The addition of alectinib to the treatment portfolio in ALK-positive patients and the current study by Gadgeel et al. raise several interesting clinical scenarios. Medical oncologists must assess each patient’s unique situation in conjunction with a multi-disciplinary team including radiation oncologists, neuro-oncologists, and neuro-surgeons, and utilize all available data to make the best-informed evidence-based decisions for their patients. The question of whether up-front alectinib is superior to crizotinib will be answered by the ongoing ALEX and J-ALEX trials, with early results from the Japanese population studied in the J-ALEX study suggesting better outcomes for patients treated with alectinib (20).
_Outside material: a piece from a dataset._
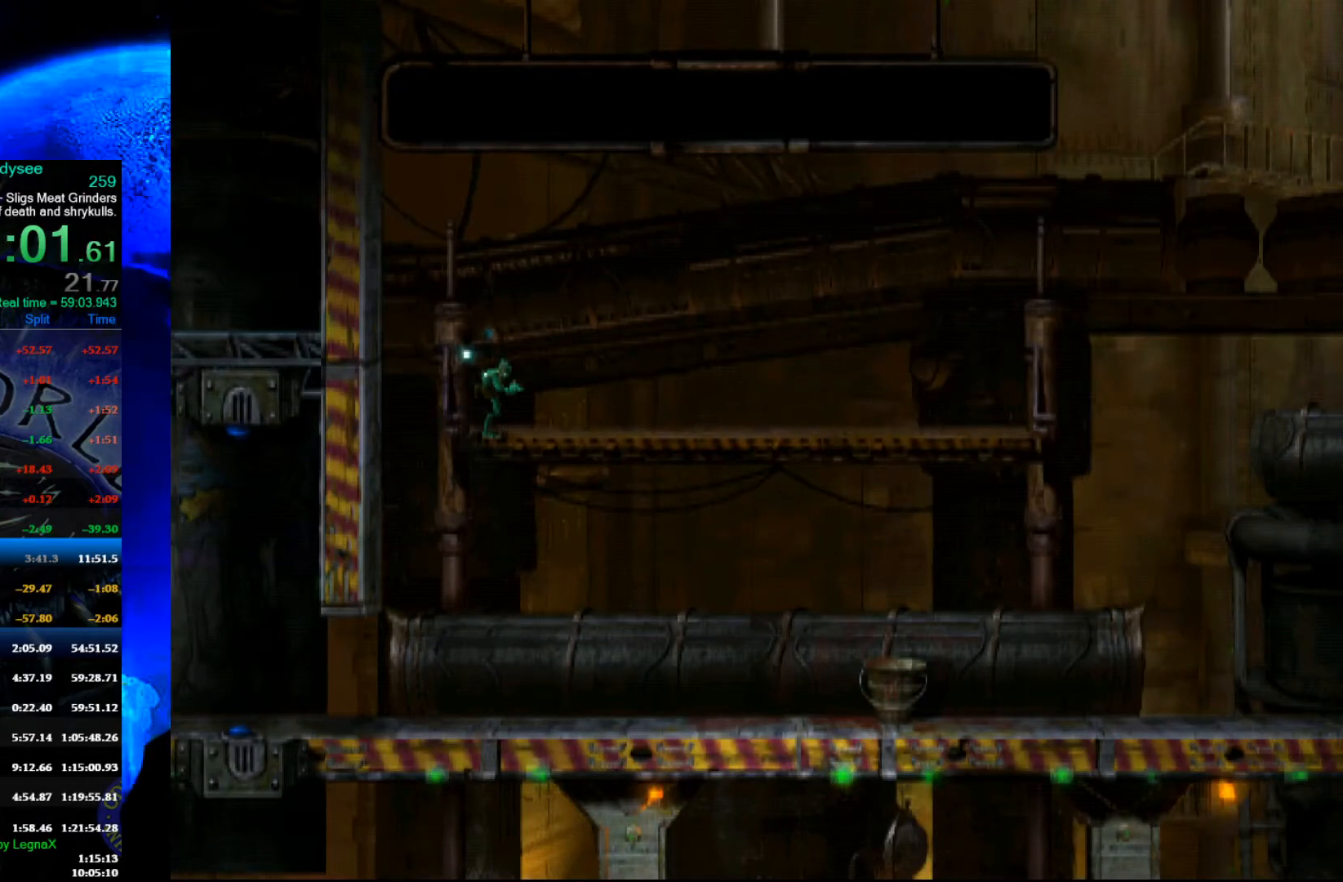
{"buttons": ["Y", "R1"], "left_stick": "left", "events": []}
Until the final data are available, however, the clinical question will arise commonly among patients progressing on crizotinib or ceritinib.
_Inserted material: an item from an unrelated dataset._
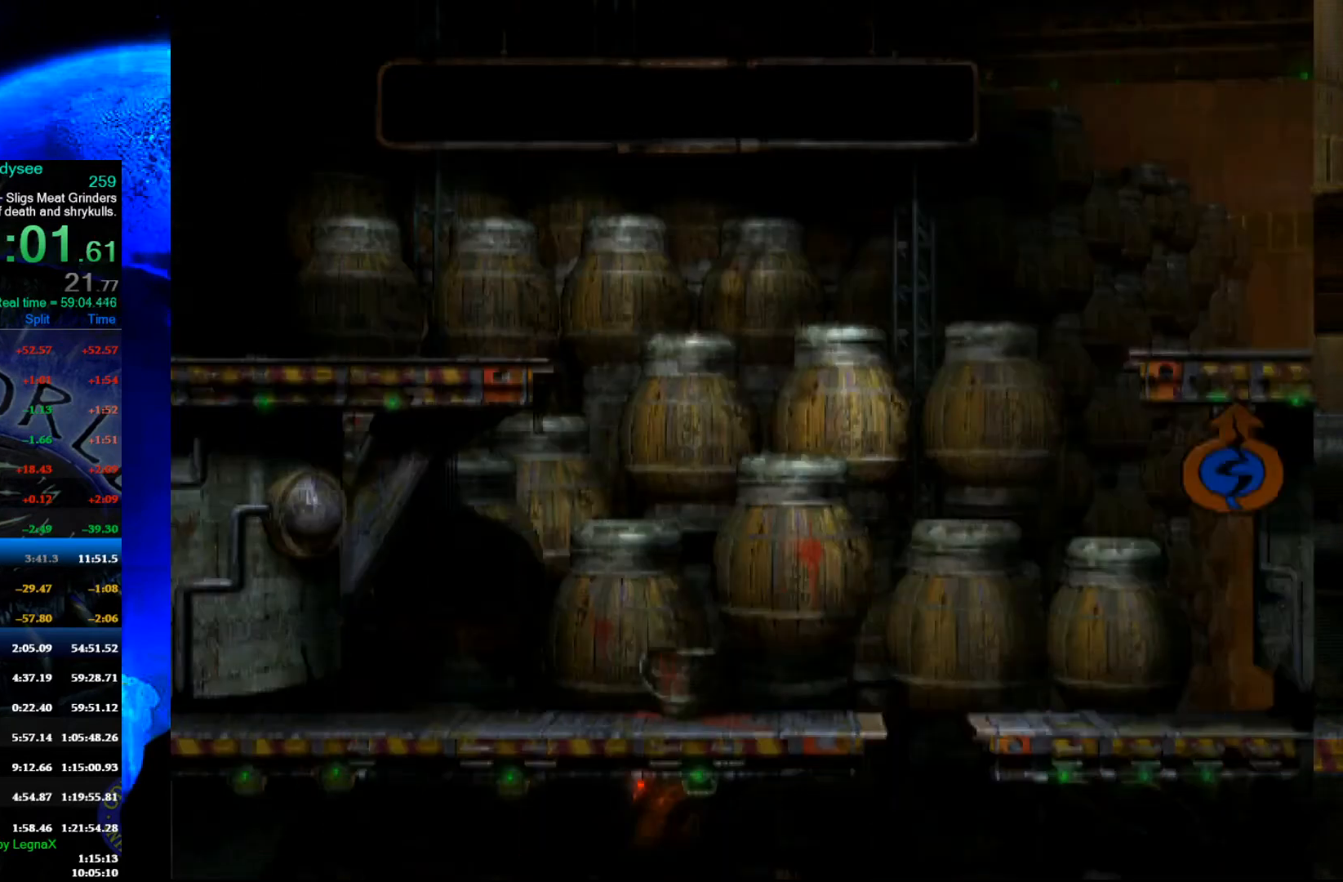
{"buttons": ["Y", "R1"], "left_stick": "left", "events": []}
Our current practice is to avoid WBRT whenever possible for patients with asymptomatic CNS progression on ALK-directed therapy in order to avoid or minimize neurotoxicity, especially in patients who are young with excellent anticipated survival. Enrollment on a clinical trial is preferred. For patients not suitable to trial or for whom trials are not readily available, in the setting of good systemic control but isolated or oligometastatic CNS progression, treating with SRS while continuing either crizotinib or ceritinib is a reasonable approach and supported in the literature (17,19). This allows for maximal duration of systemic clinical benefit with crizotinib. In the setting of good systemic control but multiple CNS lesions where SRS is not felt to be feasible, switching to alectinib is indicated as supported by the current work by Gadgeel et al. For patients who present with CNS disease at baseline, then initiation of an agent with good CNS efficacy such as alectinib would be optimal.
These encouraging results broaden the therapeutic options for clinicians and patients with ALK-positive NSCLC. Further clinical trials will help address outstanding questions. As more data become available on additional ALK-inhibitors such as brigatinib and lorlatinib, the question will be of the optimal sequencing of therapies, especially since early reports demonstrate CNS activity with these agents as well (21). Also, the choice of SRS, alectinib, or both has yet to be delineated in prospective trials. In patients harboring an EGFR mutation, the addition of TKI therapy to SRS or WBRT has so far met with mixed results (22-24). The possibility of treating with alectinib first and using SRS for lesions that persist after therapy remains an option that has not been tested. Patients who are symptomatic from their CNS disease represent the entirely separate cohorts who require immediate treatment. Efficacy of alectinib in these patients has not yet been reliably evaluated. Also, the incidence of “pseudo-progression” due to radiation necrosis in patients treated with alectinib (25), as well as the optimal strategy to identify and manage these patients remains unclear.
Conflicts of Interest: The authors have no conflicts of interest to declare.